(DATA FOR THIS EXERCISE Opens)
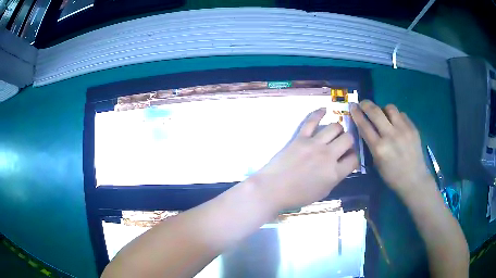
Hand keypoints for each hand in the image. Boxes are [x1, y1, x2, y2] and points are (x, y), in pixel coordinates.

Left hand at [253, 108, 357, 210]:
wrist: (272, 189)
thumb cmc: (297, 196)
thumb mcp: (323, 192)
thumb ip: (335, 177)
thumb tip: (342, 164)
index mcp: (335, 173)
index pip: (355, 158)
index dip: (355, 157)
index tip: (350, 157)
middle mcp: (328, 155)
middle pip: (348, 139)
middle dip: (349, 141)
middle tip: (342, 145)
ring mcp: (314, 144)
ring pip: (335, 126)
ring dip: (338, 129)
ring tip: (334, 134)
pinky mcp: (300, 137)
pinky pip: (311, 120)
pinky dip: (318, 113)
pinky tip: (324, 110)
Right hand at [350, 100, 431, 195]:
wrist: (414, 179)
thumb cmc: (393, 176)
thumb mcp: (377, 163)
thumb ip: (372, 145)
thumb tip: (367, 129)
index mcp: (379, 148)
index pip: (364, 126)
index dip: (357, 114)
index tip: (352, 106)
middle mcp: (391, 136)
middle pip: (375, 112)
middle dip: (366, 104)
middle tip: (363, 103)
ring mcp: (403, 130)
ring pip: (390, 108)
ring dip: (384, 109)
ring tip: (384, 115)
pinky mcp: (413, 128)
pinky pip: (402, 114)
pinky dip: (396, 117)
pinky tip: (397, 124)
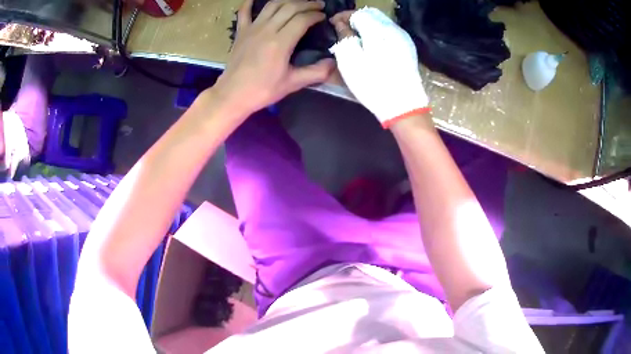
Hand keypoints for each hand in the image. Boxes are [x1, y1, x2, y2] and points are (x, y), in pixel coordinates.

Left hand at [213, 0, 334, 117]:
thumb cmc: (262, 90)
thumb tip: (333, 63)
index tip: (323, 17)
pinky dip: (249, 3)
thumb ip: (315, 72)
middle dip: (307, 4)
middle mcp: (267, 30)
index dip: (315, 15)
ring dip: (287, 0)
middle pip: (289, 7)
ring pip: (271, 5)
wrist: (232, 95)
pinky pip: (244, 12)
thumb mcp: (292, 83)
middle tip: (317, 5)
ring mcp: (252, 29)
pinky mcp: (240, 32)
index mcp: (281, 42)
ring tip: (298, 2)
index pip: (302, 19)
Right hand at [329, 8, 428, 127]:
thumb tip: (341, 23)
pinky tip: (370, 43)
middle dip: (355, 17)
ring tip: (355, 36)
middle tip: (343, 28)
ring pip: (382, 20)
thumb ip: (344, 36)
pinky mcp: (407, 48)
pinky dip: (377, 31)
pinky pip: (389, 30)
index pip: (357, 13)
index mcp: (378, 29)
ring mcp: (403, 38)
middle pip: (372, 13)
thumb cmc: (373, 83)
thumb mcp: (350, 59)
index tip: (332, 23)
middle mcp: (394, 29)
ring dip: (366, 23)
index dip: (343, 16)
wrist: (403, 106)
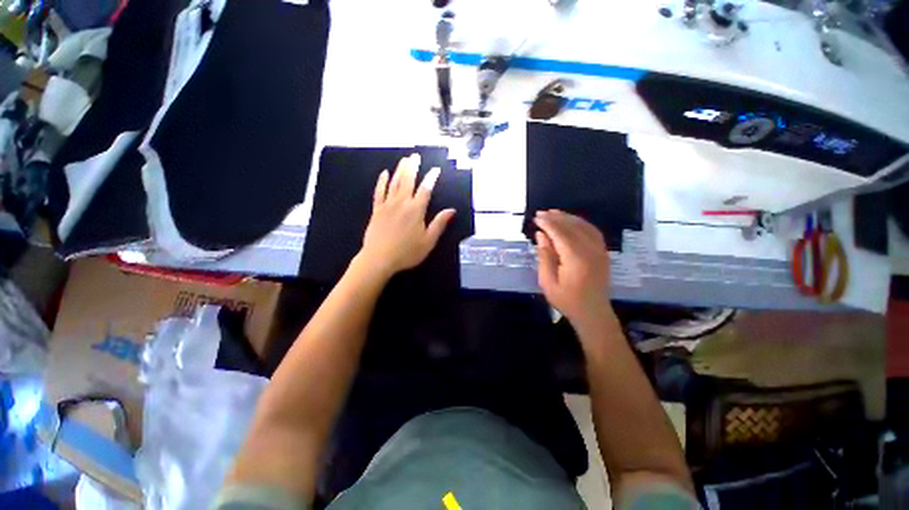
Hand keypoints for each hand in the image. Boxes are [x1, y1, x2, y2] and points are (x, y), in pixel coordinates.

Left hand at [358, 154, 454, 277]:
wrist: (379, 258)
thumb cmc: (407, 252)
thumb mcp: (428, 241)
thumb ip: (439, 223)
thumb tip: (451, 210)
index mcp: (416, 210)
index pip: (426, 189)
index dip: (431, 178)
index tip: (436, 169)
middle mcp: (402, 203)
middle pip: (408, 180)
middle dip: (413, 167)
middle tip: (416, 156)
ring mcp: (387, 205)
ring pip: (394, 183)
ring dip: (400, 170)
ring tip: (404, 159)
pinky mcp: (377, 210)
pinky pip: (379, 192)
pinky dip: (382, 181)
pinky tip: (384, 173)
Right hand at [535, 210, 612, 329]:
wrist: (593, 312)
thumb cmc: (566, 300)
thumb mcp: (548, 281)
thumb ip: (545, 256)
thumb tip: (541, 235)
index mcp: (575, 258)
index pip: (560, 233)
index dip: (547, 223)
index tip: (536, 217)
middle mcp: (590, 250)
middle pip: (572, 226)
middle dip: (556, 217)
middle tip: (541, 213)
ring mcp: (599, 250)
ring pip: (584, 226)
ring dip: (568, 217)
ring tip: (554, 213)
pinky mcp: (603, 252)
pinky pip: (593, 231)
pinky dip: (581, 223)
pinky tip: (572, 222)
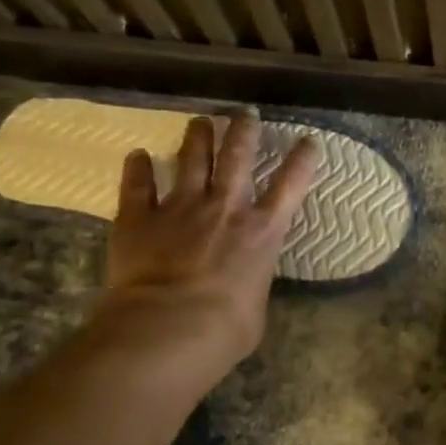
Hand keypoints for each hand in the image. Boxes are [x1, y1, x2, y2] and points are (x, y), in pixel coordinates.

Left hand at [98, 112, 318, 374]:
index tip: (308, 141)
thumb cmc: (225, 329)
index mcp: (262, 231)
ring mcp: (180, 208)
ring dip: (197, 137)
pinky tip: (137, 155)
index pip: (290, 185)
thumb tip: (243, 288)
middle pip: (237, 157)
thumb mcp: (256, 308)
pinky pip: (137, 185)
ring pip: (191, 160)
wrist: (167, 330)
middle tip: (245, 114)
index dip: (302, 160)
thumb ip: (251, 285)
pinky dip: (137, 168)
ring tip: (200, 121)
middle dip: (244, 132)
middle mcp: (225, 208)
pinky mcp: (139, 218)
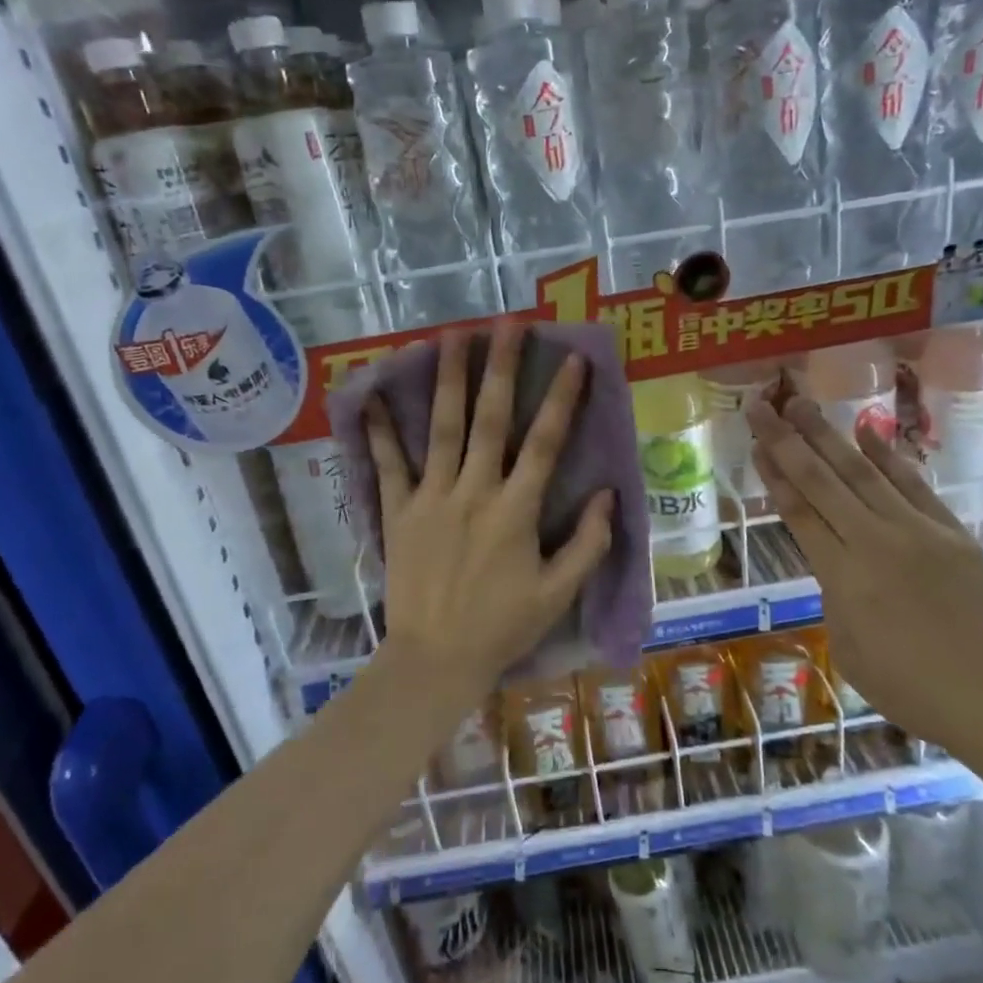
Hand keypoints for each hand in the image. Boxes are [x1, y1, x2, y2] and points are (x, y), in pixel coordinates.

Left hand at [363, 321, 615, 703]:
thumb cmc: (503, 627)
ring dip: (448, 380)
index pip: (544, 442)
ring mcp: (431, 498)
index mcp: (516, 510)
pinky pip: (388, 465)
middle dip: (500, 368)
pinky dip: (381, 432)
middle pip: (489, 419)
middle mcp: (474, 492)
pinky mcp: (398, 512)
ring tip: (451, 336)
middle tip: (506, 324)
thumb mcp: (559, 593)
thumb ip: (588, 543)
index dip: (561, 398)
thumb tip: (608, 494)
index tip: (572, 358)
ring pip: (441, 428)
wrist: (435, 658)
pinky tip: (375, 397)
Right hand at [746, 388, 982, 753]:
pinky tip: (866, 431)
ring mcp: (919, 531)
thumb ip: (835, 597)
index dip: (773, 475)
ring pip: (863, 472)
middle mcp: (876, 542)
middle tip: (762, 405)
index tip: (754, 443)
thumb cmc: (913, 690)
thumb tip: (835, 561)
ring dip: (829, 435)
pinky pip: (913, 484)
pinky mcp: (953, 531)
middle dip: (787, 440)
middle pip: (822, 481)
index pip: (799, 512)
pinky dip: (887, 455)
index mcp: (844, 578)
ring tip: (802, 404)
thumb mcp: (850, 650)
(DATA FOR THIS EXERCISE Closes)
### ACTIVITY
Print the complete listing exactly as it stands, without its pictures.

### EXERCISE RESPONSE
Hand keypoints for each hand in the image. Boxes are [x1, y1, x2, y2] and points are (x, y), in pixel coordinates.

Left hand at [253, 108, 357, 210]:
wrist: (272, 189)
thumb cmc: (297, 196)
thumb mcp: (323, 192)
thumb ip: (335, 177)
thumb tip: (342, 164)
index mcp: (335, 173)
index pip: (355, 158)
index dip: (355, 157)
index tip: (350, 157)
middle mcp: (328, 155)
middle pip: (348, 139)
middle dip: (349, 141)
middle tip: (342, 145)
ring mcp: (314, 144)
ring pip: (335, 126)
ring dip: (338, 129)
ring tip: (334, 134)
pinky mcp: (300, 137)
pinky pip: (311, 120)
pinky dip: (318, 113)
pinky tip: (324, 110)
Right hand at [350, 100, 431, 195]:
wrist: (414, 179)
thumb cmc: (393, 176)
thumb mcp: (377, 163)
thumb ip: (372, 145)
thumb tip: (367, 129)
index mcp: (379, 148)
index pip: (364, 126)
index dip: (357, 114)
index tip: (352, 106)
middle mcp: (391, 136)
middle pip: (375, 112)
middle dip: (366, 104)
middle tip: (363, 103)
ring mcp: (403, 130)
ring pip: (390, 108)
ring dip: (384, 109)
ring tip: (384, 115)
pinky mcp: (413, 128)
pinky pip: (402, 114)
pinky dip: (396, 117)
pinky tip: (397, 124)
Hand keypoints for each hand in the image. Boxes are [x1, y1, x2, y2] and points are (x, y), in pixel coordinates.

Left hand at [213, 0, 334, 117]:
thumb cmc: (262, 90)
thumb tip: (333, 63)
index tip: (323, 17)
pinky dip: (249, 3)
thumb ip: (315, 72)
middle dip: (307, 4)
middle mcp: (267, 30)
index dip: (315, 15)
ring dip: (287, 0)
middle pip: (289, 7)
ring pip: (271, 5)
wrist: (232, 95)
pinky pip: (244, 12)
thumb mcp: (292, 83)
middle tip: (317, 5)
ring mcp: (252, 29)
pinky mcp: (240, 32)
index mcp: (281, 42)
ring tip: (298, 2)
index pip: (302, 19)
Right hand at [329, 8, 428, 127]:
thumb tip: (341, 23)
pinky tip: (370, 43)
middle dip: (355, 17)
ring tip: (355, 36)
middle tip: (343, 28)
ring pip: (382, 20)
thumb ip: (344, 36)
pinky mcp: (407, 48)
pinky dip: (377, 31)
pinky pip: (389, 30)
index pip: (357, 13)
index mcp: (378, 29)
ring mcp: (403, 38)
middle pip: (372, 13)
thumb cmc: (373, 83)
thumb mcp: (350, 59)
index tip: (332, 23)
middle mcp: (394, 29)
ring dip: (366, 23)
index dip: (343, 16)
wrist: (403, 106)
Hand keypoints for each hand in the image. Boxes are [x1, y1, x2, y2] and points are (x, y), in pixel coordinates.

Left hand at [358, 154, 454, 277]:
wrist: (379, 258)
thumb cmc: (407, 252)
thumb mcp: (428, 241)
thumb ip: (439, 223)
thumb tip: (451, 210)
index mcp: (416, 210)
index pip: (426, 189)
index dip: (431, 178)
index tip: (436, 169)
middle mcp: (402, 203)
middle pip: (408, 180)
middle dip: (413, 167)
middle tip: (416, 156)
ring mcp: (387, 205)
ring pip: (394, 183)
ring dip: (400, 170)
ring tip: (404, 159)
pinky mcp: (377, 210)
pinky pip: (379, 192)
pinky dip: (382, 181)
pinky tip: (384, 173)
Right hand at [535, 210, 612, 329]:
wrist: (593, 312)
thumb cmc: (566, 300)
thumb mcp: (548, 281)
thumb ip: (545, 256)
thumb tip: (541, 235)
index mcp: (575, 258)
index pip: (560, 233)
index dip: (547, 223)
index tip: (536, 217)
middle mcp: (590, 250)
middle pip: (572, 226)
middle dip: (556, 217)
middle tip: (541, 213)
ring mcp: (599, 250)
ring pip: (584, 226)
ring dip: (568, 217)
ring tip: (554, 213)
pinky mcp: (603, 252)
pinky pip: (593, 231)
pinky dip: (581, 223)
pinky tip: (572, 222)
Hand keypoints for each hand in the image. Boxes are [x1, y1, x2, y2] and points are (x, y), in pixel coordinates.

Left hand at [98, 112, 318, 374]:
index tip: (308, 141)
thumb cmc: (225, 329)
index mcp: (262, 231)
ring mcp: (180, 208)
ring dip: (197, 137)
pinky tip: (137, 155)
index pip: (290, 185)
thumb tip: (243, 288)
middle pip: (237, 157)
thumb mcp: (256, 308)
pinky pip: (137, 185)
ring pip: (191, 160)
wrist: (167, 330)
middle tip: (245, 114)
index dip: (302, 160)
thumb ip: (251, 285)
pinky dip: (137, 168)
ring tip: (200, 121)
middle dip: (244, 132)
middle mcp: (225, 208)
pinky mcp: (139, 218)
Hand keypoints for each hand in the image. Boxes are [x1, y1, x2, y2] and points are (x, y), in pixel coordinates.

Left hand at [363, 321, 615, 703]:
thumb cmc: (503, 627)
ring dip: (448, 380)
index pip: (544, 442)
ring mcp: (431, 498)
index mcp: (516, 510)
pinky pip: (388, 465)
middle dip: (500, 368)
pinky dip: (381, 432)
middle pip: (489, 419)
middle mcp: (474, 492)
pinky mcp: (398, 512)
ring tip: (451, 336)
middle tip: (506, 324)
thumb mcp: (559, 593)
thumb ip: (588, 543)
index dip: (561, 398)
thumb tip: (608, 494)
index tip: (572, 358)
ring pip: (441, 428)
wrist: (435, 658)
pinky tip: (375, 397)
Right hand at [746, 388, 982, 753]:
pinky tip: (866, 431)
ring mcp: (919, 531)
thumb ip: (835, 597)
index dip: (773, 475)
ring pip: (863, 472)
middle mcp: (876, 542)
middle tip: (762, 405)
index tip: (754, 443)
thumb cmc: (913, 690)
thumb tip: (835, 561)
ring dip: (829, 435)
pinky pip: (913, 484)
pinky mcp: (953, 531)
middle dip: (787, 440)
middle pip: (822, 481)
index pip: (799, 512)
pinky dip: (887, 455)
index mcp: (844, 578)
ring tip: (802, 404)
thumb mcp: (850, 650)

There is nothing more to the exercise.